THE NEPHEW of Warren Bardsley, the first Australian to score centuries in both innings of an Ashes Test (at The Oval in 1909), Newcombe had his own way of hitting the crowds for six at Wimbledon. He did it with a charm offensive. Even the drooping moustache could not hide the infectious grin which accompanied the Tarzan-style chest-beating, the delivery of the impish one-liners and the odd peck on the cheek of a female line judge. When he won the second of his three Wimbledon singles titles, in 1970, he played through the tournament with an injured arm. He had to take painkillers before every game but kept his stricken plight to himself and beat Ken Rosewall in a five-setter in the final.
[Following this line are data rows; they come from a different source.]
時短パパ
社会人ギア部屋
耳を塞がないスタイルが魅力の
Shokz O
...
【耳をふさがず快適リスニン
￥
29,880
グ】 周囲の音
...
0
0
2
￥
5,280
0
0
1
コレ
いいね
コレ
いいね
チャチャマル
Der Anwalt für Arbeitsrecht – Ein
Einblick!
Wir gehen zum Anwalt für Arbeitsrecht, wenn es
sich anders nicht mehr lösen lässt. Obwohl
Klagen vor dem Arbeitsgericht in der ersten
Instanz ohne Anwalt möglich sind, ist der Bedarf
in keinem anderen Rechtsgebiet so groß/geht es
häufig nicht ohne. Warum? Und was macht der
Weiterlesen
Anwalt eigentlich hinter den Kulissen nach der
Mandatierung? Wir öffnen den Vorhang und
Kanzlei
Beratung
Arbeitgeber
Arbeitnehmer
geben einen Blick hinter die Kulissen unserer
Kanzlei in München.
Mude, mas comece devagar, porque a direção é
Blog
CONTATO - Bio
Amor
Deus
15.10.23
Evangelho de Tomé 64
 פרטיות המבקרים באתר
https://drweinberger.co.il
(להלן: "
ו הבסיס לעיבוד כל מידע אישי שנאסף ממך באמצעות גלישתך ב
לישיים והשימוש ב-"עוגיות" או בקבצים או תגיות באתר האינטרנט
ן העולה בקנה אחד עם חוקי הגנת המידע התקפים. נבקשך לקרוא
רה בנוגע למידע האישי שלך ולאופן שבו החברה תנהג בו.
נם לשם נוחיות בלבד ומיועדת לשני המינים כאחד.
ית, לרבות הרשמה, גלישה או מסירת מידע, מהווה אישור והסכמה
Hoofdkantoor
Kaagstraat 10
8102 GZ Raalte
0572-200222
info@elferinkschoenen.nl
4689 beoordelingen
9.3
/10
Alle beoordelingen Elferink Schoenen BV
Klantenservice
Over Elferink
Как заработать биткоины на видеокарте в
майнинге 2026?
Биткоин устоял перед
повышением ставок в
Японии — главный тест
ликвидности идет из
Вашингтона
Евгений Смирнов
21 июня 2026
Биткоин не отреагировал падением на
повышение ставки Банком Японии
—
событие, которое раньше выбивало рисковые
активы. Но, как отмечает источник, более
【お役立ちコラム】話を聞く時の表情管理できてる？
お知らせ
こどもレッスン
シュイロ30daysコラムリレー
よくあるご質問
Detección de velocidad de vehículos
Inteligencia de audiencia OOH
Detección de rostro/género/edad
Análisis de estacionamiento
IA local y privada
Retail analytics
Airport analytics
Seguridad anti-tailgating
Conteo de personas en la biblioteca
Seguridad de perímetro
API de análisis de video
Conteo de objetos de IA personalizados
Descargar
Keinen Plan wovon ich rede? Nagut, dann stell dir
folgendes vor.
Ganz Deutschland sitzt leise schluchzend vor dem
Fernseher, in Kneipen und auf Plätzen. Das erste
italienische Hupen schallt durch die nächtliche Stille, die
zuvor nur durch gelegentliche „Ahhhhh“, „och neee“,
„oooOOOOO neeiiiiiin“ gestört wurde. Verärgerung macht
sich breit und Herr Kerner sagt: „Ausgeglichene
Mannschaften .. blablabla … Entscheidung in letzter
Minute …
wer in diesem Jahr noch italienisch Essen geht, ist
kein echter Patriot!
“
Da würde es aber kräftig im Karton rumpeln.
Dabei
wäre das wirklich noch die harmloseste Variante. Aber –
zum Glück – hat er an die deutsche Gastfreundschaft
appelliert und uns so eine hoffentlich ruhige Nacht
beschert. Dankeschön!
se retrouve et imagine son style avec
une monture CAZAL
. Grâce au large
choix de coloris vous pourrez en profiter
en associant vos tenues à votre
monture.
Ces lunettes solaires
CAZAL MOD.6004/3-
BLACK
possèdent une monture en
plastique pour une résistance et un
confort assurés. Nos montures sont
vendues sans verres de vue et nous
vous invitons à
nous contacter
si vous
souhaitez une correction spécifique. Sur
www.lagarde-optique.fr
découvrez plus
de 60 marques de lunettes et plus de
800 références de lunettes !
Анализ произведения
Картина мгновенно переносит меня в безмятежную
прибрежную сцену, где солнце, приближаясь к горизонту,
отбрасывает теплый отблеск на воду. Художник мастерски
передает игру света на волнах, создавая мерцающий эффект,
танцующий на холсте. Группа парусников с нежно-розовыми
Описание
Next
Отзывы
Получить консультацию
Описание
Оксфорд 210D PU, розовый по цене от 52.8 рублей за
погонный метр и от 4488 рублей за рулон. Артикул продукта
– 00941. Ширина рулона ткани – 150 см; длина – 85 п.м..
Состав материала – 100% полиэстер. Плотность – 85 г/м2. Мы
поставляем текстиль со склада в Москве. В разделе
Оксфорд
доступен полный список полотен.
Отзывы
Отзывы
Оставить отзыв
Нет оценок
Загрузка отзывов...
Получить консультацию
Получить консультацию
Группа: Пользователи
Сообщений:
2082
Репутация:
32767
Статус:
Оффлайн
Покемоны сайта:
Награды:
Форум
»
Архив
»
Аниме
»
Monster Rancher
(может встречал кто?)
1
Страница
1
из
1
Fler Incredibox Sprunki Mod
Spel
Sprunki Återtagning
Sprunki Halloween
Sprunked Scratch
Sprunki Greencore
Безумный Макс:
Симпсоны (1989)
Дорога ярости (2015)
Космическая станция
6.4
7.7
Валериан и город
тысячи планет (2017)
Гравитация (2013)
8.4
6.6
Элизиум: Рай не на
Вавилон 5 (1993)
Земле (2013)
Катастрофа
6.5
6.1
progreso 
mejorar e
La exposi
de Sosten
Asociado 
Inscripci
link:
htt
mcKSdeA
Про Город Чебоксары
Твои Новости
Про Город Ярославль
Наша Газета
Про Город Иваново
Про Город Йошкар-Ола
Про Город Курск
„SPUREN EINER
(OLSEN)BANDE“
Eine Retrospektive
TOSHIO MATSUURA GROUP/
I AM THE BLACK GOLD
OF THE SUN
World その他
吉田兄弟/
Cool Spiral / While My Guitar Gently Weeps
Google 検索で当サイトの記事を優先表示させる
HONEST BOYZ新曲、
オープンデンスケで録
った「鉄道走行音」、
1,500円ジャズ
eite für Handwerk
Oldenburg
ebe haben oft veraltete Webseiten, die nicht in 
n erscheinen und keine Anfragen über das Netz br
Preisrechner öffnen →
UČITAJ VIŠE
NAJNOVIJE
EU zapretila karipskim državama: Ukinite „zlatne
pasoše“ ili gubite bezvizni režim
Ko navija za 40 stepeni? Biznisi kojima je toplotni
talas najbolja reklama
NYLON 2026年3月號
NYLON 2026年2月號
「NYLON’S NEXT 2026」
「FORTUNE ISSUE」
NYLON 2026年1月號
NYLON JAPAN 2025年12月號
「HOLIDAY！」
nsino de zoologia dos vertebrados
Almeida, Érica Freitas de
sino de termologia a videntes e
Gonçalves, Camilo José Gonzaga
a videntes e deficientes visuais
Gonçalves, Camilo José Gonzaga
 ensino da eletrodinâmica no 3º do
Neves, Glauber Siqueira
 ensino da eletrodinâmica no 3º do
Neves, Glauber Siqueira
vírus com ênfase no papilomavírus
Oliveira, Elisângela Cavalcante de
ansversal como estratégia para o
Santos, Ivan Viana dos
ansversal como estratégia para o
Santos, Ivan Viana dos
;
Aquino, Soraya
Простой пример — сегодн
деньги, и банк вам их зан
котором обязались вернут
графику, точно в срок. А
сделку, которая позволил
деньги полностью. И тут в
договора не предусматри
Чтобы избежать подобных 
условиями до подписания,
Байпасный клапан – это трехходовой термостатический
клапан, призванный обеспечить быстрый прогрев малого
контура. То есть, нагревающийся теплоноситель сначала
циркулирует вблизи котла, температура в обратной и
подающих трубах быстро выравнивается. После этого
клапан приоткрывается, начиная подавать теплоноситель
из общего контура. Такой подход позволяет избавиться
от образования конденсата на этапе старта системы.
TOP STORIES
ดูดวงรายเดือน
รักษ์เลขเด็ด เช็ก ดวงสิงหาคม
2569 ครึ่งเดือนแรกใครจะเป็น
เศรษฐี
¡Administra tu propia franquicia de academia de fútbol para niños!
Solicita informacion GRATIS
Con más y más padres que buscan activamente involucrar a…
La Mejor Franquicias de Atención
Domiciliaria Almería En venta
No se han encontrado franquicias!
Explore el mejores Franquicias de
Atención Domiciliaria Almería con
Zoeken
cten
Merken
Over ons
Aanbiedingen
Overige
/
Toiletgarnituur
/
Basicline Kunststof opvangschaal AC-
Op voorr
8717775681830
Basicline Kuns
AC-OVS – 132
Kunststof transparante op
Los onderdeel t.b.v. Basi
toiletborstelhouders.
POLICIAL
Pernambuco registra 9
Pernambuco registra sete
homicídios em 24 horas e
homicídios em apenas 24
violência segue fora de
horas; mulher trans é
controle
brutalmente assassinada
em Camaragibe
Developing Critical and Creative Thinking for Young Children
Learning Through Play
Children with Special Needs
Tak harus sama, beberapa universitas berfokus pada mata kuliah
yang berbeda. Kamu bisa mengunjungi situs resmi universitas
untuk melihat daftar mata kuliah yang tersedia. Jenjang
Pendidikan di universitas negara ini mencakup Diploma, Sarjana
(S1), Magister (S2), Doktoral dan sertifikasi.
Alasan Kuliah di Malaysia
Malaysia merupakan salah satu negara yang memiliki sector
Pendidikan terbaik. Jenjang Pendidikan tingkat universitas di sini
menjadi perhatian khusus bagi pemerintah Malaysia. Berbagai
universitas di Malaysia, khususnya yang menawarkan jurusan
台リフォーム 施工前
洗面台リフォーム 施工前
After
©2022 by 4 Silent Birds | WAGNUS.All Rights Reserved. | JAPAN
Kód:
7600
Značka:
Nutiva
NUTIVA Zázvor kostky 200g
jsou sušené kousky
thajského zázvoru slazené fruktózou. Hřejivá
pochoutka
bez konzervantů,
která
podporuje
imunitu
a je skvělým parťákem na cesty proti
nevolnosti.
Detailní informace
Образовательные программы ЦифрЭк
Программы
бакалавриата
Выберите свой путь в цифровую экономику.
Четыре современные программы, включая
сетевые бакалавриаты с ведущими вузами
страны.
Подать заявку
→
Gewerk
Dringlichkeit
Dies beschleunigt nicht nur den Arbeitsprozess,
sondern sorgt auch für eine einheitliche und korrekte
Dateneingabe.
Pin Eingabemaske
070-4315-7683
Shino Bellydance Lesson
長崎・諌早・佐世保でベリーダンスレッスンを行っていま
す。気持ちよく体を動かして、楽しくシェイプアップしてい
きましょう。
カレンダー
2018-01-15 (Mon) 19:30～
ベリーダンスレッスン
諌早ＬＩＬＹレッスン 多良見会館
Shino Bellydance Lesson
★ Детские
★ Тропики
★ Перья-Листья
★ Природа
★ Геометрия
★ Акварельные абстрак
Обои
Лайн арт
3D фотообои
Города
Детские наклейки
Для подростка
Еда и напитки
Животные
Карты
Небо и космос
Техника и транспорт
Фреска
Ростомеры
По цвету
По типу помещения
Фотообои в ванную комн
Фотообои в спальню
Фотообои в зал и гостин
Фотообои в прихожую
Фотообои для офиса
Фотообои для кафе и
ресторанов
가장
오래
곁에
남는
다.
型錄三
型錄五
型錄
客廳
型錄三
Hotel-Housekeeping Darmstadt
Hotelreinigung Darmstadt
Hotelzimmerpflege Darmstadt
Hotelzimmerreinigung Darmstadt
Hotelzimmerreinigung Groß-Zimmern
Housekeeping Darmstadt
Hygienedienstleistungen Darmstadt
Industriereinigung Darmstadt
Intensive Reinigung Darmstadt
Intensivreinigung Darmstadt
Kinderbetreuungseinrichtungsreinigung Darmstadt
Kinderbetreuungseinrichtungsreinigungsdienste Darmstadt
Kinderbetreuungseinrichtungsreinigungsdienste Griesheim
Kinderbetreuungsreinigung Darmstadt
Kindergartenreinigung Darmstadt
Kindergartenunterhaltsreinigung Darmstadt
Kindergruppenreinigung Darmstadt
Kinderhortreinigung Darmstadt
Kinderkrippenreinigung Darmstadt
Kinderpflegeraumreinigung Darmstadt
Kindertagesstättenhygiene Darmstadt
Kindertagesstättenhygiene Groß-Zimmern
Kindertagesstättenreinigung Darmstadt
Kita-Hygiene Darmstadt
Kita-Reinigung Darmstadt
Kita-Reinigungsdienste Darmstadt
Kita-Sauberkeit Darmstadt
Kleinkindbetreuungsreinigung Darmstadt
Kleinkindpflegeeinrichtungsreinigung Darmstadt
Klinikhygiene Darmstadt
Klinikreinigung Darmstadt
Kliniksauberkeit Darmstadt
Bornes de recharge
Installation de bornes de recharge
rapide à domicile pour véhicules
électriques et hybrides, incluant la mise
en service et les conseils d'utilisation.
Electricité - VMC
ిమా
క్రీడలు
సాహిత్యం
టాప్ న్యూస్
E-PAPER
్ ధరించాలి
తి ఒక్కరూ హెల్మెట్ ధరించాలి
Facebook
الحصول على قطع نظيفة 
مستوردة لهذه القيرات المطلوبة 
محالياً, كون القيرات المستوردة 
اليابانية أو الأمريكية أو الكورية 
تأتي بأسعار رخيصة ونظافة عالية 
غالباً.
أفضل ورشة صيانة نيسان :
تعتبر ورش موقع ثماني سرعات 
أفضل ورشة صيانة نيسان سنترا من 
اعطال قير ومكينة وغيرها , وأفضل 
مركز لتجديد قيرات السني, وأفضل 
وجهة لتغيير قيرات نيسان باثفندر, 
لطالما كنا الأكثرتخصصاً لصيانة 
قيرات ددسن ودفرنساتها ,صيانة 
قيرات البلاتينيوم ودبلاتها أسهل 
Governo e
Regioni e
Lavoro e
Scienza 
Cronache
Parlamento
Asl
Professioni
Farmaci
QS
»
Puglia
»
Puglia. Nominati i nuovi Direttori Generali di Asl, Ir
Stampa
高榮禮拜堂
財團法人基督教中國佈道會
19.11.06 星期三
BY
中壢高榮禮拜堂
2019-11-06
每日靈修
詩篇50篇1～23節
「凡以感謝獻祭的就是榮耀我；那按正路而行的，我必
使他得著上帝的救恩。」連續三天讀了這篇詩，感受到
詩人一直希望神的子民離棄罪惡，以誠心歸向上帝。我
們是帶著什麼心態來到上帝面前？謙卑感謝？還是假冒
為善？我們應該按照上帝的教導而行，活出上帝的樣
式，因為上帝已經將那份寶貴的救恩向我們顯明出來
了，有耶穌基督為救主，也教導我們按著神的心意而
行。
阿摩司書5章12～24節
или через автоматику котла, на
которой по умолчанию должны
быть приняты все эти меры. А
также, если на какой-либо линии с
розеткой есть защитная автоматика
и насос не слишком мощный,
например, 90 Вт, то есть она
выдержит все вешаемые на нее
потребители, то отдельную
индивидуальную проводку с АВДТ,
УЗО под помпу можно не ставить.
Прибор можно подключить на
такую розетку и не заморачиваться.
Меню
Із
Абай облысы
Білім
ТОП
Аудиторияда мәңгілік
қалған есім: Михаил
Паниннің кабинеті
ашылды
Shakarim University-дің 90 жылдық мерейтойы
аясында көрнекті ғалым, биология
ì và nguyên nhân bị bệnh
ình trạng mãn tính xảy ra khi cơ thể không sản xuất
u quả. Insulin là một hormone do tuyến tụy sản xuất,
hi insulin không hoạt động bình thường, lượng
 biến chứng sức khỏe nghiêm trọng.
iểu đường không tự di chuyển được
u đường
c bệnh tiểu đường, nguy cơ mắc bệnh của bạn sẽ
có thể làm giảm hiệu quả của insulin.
He was the last of a line of great Australians, following on from Rosewall, Rod Laver, Roy Emerson and Fred Stolle.

Jeff Tarango

THE LAST scene by Tarango in Paris was as show-stealing as the last at Wimbledon. At least the Californian remained on court to play out his second-round defeat against Thomas Muster at this year's French Open. But Muster refused to shake hands after Tarango mimicked the Austrian's gait and complained about his grunting. Two years ago Tarango sulked into Wimbledon history by walking off court and refusing to complete a third- round contest with Alexander Mronz. His wife, Benedicte, slapped the umpire, Bruno Rebeuh, and then followed her husband into the interview room. The affair cost Tarango his prize money, pounds 17,500, and a one-year ban but he is back for this year's tournament. He happens to be a left-hander and a former student of Stanford University. So was John McEnroe.